# Equivalent of Vitrea 37 Oil ??



## JimM (Jul 15, 2010)

I've just noticed that the oil level on my Elliott Omnimill is showing slightly low and a quick look at the manual recommends either Shell Vitrea 37 or Mobil Vactra Heavy, neither of which appear to be readily avilable locally. From what I can see Vactra Heavy is a ISO100 which I think equates to SAE30, and I do have a bottle of SAE30 compressor oil in the garage. The oil bath is for the column gearing for the horizontal head which also drives the table power feed -so would anyone care to hazard an opinion as to whether the compressor oil will be up to spec or I have I lost something in the translation ?

The oil is for the column gearing 

Thanks

Jim


----------



## Deanofid (Jul 15, 2010)

Vactra Heavy is ISO 100, as you've found, Jim. It's a standard quality hydraulic oil. I mean "standard", as
in, it doesn't have a lot of anti-rust additives. I don't know if your compressor oil is the same kind of 
thing as hydraulic oil. I think you should be able to find ISO 100 hydraulic oil at just about any auto and
farm supply, and it should do well for this. I don't know if you have a similar product there, but a general
'good-for-most-stuff' oil here is called hydraulic tractor fluid. It's a hydraulic oil made for lubrication of
gear driven hydraulic systems. Similar to Vactra Heavy, but with a few more additives to be compatible
in many applications.

The ISO and SAE products have equivalent ratings for some things, but are not really interchangeable. 
The two specifications are set at different temperature standards. Your SAE 30 may be a similar 
weight, but not otherwise comparable to the ISO oil your Elliott wants.

Dean


----------



## Omnimill (Jul 17, 2010)

I came across the "Vactra" oils while searching for slideway oil for my VMC Mill.

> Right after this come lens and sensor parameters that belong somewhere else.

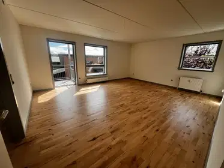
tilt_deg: -14.0
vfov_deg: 89.9
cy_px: 84
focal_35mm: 13
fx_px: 84
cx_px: 112
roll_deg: -1.5
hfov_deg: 106.2
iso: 32
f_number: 1.8
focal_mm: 1.57
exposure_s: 1/469
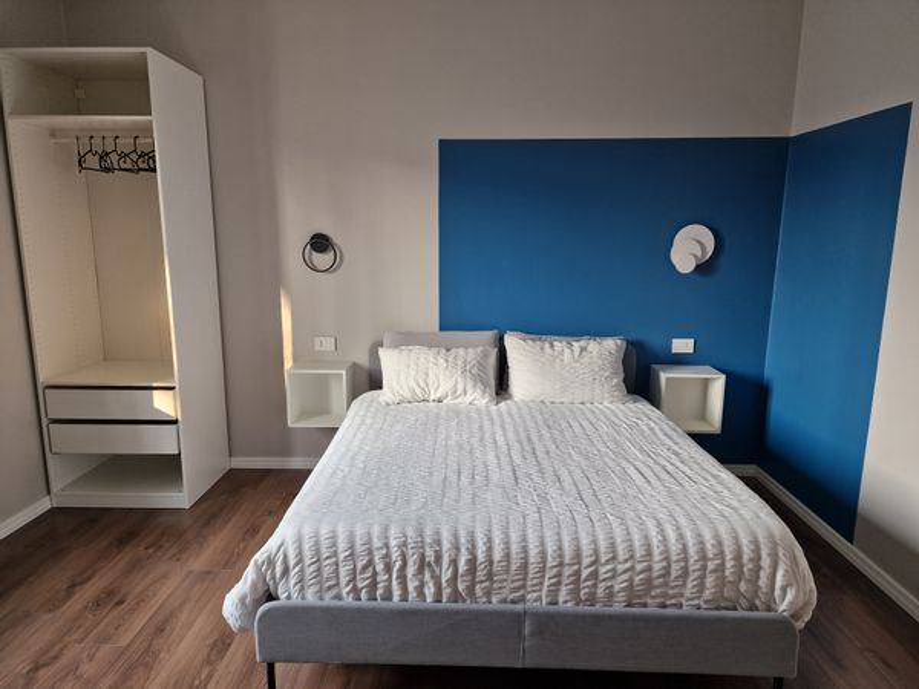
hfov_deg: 73.9
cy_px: 344
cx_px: 460
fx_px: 611
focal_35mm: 23
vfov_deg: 58.9
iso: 160
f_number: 1.8
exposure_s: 1/120
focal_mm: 6.4
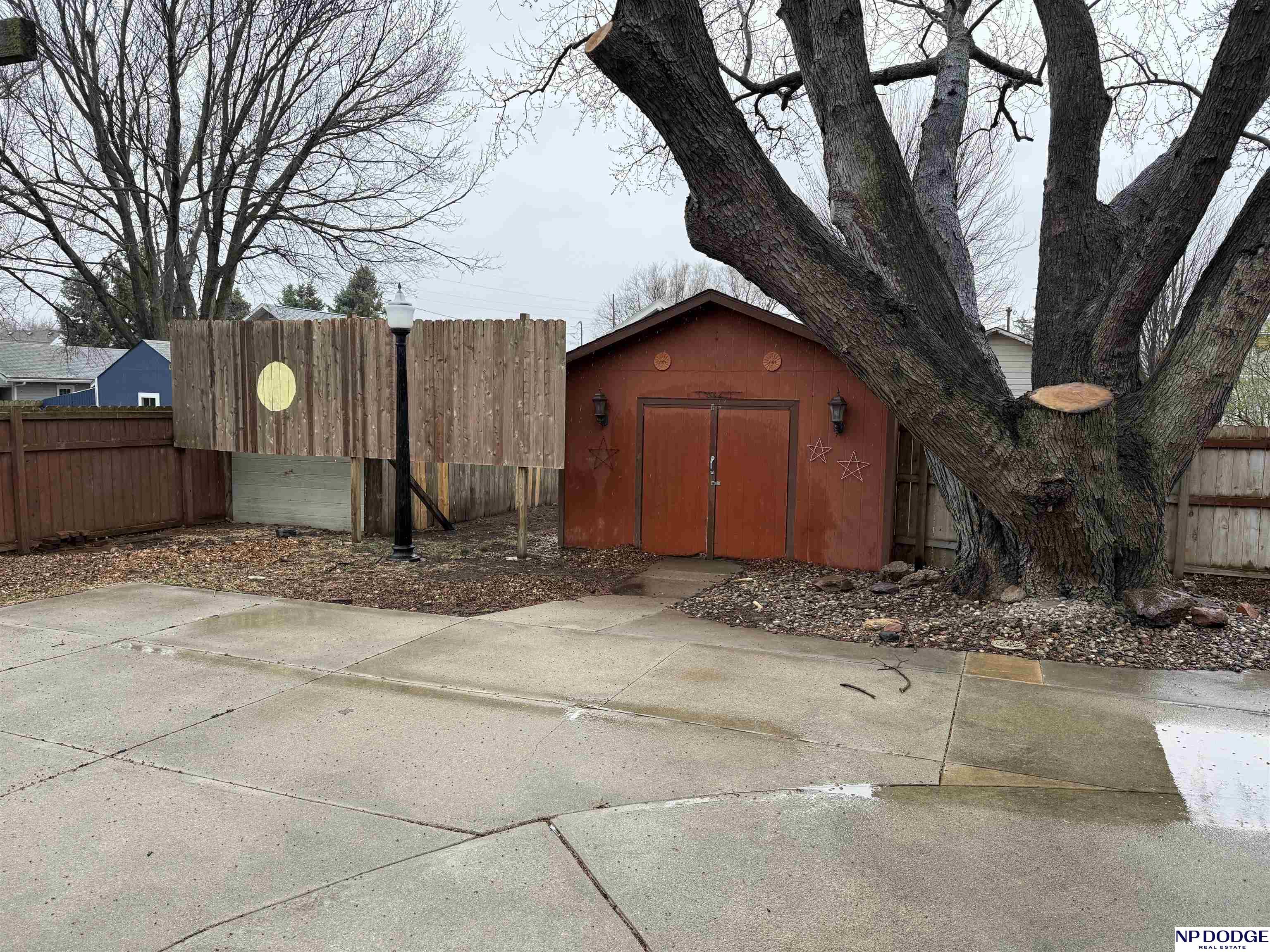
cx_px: 635
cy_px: 476
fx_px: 881
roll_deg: -0.8
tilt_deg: -3.7
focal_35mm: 24
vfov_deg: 56.8
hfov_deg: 71.6
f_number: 1.78
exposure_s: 1/671
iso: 100
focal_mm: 6.76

http://www.mobil.com/IND/english/files/ss_vactra.pdf

There are at least 4 or 5 manufacturers of slideway lubricants if you google, the only problem I found was buying small quantities!

Vic.

Not sure if this is heavy enough but slideway 68 is avalable here (5th down) in 1 Litre bottles. http://www.chronos.ltd.uk/acatalog/Chronos_Catalogue_Oils__Lubricants___Adhesives_etc_124.html


----------



## Tin Falcon (Jul 17, 2010)

Shell Tellus 100 should work.
Tin


----------